What is a Hedge Fund?

finance investing

In their original conception, a hedge fund was essentially a fund that sold some stocks short, and bought other stocks (long). With this technique, the overall value of buying and selling balances out, thereby eliminating heavy losses due to large market swings; profit gains in a hedge fund rely on the choosing of appropriate stocks and acting on them at the most opportune moment.

The first hedge fund was created by stock pioneer Alfred Winslow Jones. Jones also used borrowed money to inject his funds with additional capital (leverage), and charged an incentive fee to his customers to place their money in his fund.

Hedge funds have evolved to include a number of strategies, in addition to the balanced short-long strategy of Jones. For the most part, the term hedge fund now refers to any mostly unregulated fund using unconventional methods of investing.

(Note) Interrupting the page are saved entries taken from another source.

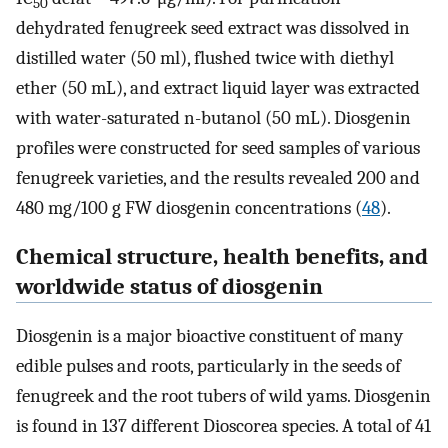
50
dehydrated fenugreek seed extract was dissolved in
distilled water (50 ml), flushed twice with diethyl
ether (50 mL), and extract liquid layer was extracted
with water-saturated n-butanol (50 mL). Diosgenin
profiles were constructed for seed samples of various
fenugreek varieties, and the results revealed 200 and
480 mg/100 g FW diosgenin concentrations (
48
).
Chemical structure, health benefits, and
worldwide status of diosgenin
Diosgenin is a major bioactive constituent of many
edible pulses and roots, particularly in the seeds of
fenugreek and the root tubers of wild yams. Diosgenin
is found in 137 different Dioscorea species. A total of 41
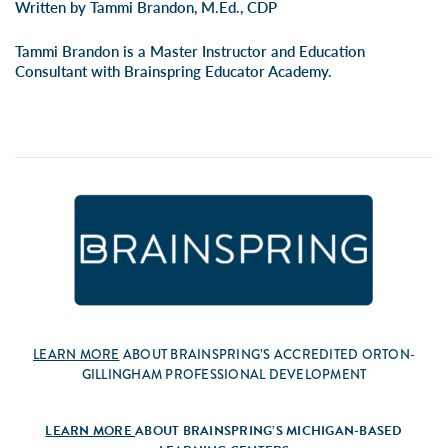
Written by Tammi Brandon, M.Ed., CDP
Tammi Brandon is a Master Instructor and Education
Consultant with Brainspring Educator Academy.
LEARN MORE
ABOUT BRAINSPRING’S ACCREDITED ORTON-
GILLINGHAM PROFESSIONAL DEVELOPMENT
LEARN MORE
ABOUT BRAINSPRING’S MICHIGAN-BASED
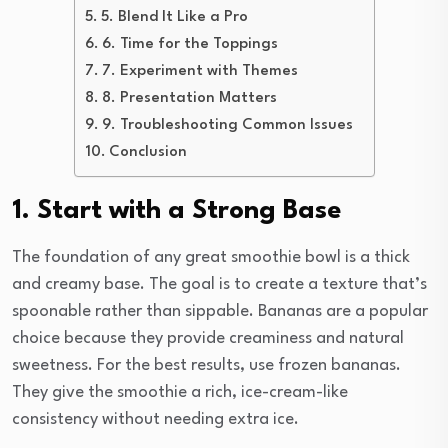
5. Blend It Like a Pro
6. Time for the Toppings
7. Experiment with Themes
8. Presentation Matters
9. Troubleshooting Common Issues
Conclusion
1. Start with a Strong Base
The foundation of any great smoothie bowl is a thick
and creamy base. The goal is to create a texture that’s
spoonable rather than sippable. Bananas are a popular
choice because they provide creaminess and natural
sweetness. For the best results, use frozen bananas.
They give the smoothie a rich, ice-cream-like
consistency without needing extra ice.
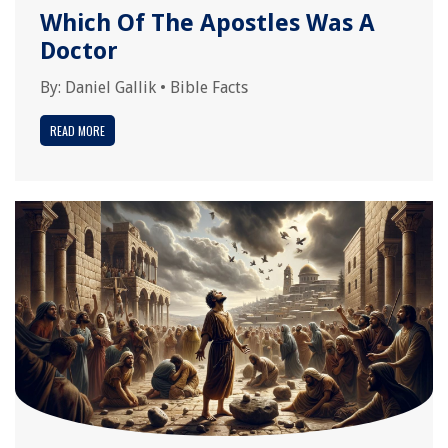
Which Of The Apostles Was A
Doctor
By:
Daniel Gallik
•
Bible Facts
READ MORE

Some common hedge fund strategies include: trading stock options and bonds, the purchase or sale of highly undervalued securities, and arbitrage. Most hedge funds also have the status of partnerships, rather than the corporate model of other funds.

A common hedge fund strategy is buying shares in a company that is in the midst of a merger and acquisition — in this case there is a guaranteed profit if the merger does complete, with the only risk being that the acquisition will fail. This strategy, often used in tandem with selling shares of the company doing the acquiring, is known as risk arbitrage.

Unlike mutual funds, hedge funds are very lightly regulated, and so can keep their actions relatively secret. Most contemporary hedge funds are handled by offshore companies in places like the Virgin Islands or Cayman Islands, where regulation is minimal. This secrecy makes it difficult to predict actual numbers for hedge funds, but estimates for 2003 were over US$650 billion under hedge fund management.

In order to keep regulation very low, hedge funds have the status of unregistered investment companies. This means that only accredited investors and qualified purchasers may invest in them — those who have incomes of over $200,000 per year or a net worth of over $1 million, or those who already have at least $5 million in investments.

The term hedge fund comes from the phrase "to hedge one's bets", and refers to the practice of balancing out transactions to ensure that no matter which way the market turns, a profit can still be made. It is this which distinguishes hedge funds from a spate of other fund strategies that sprang up at the beginning of the 21st century to capitalize on unconventional methodologies.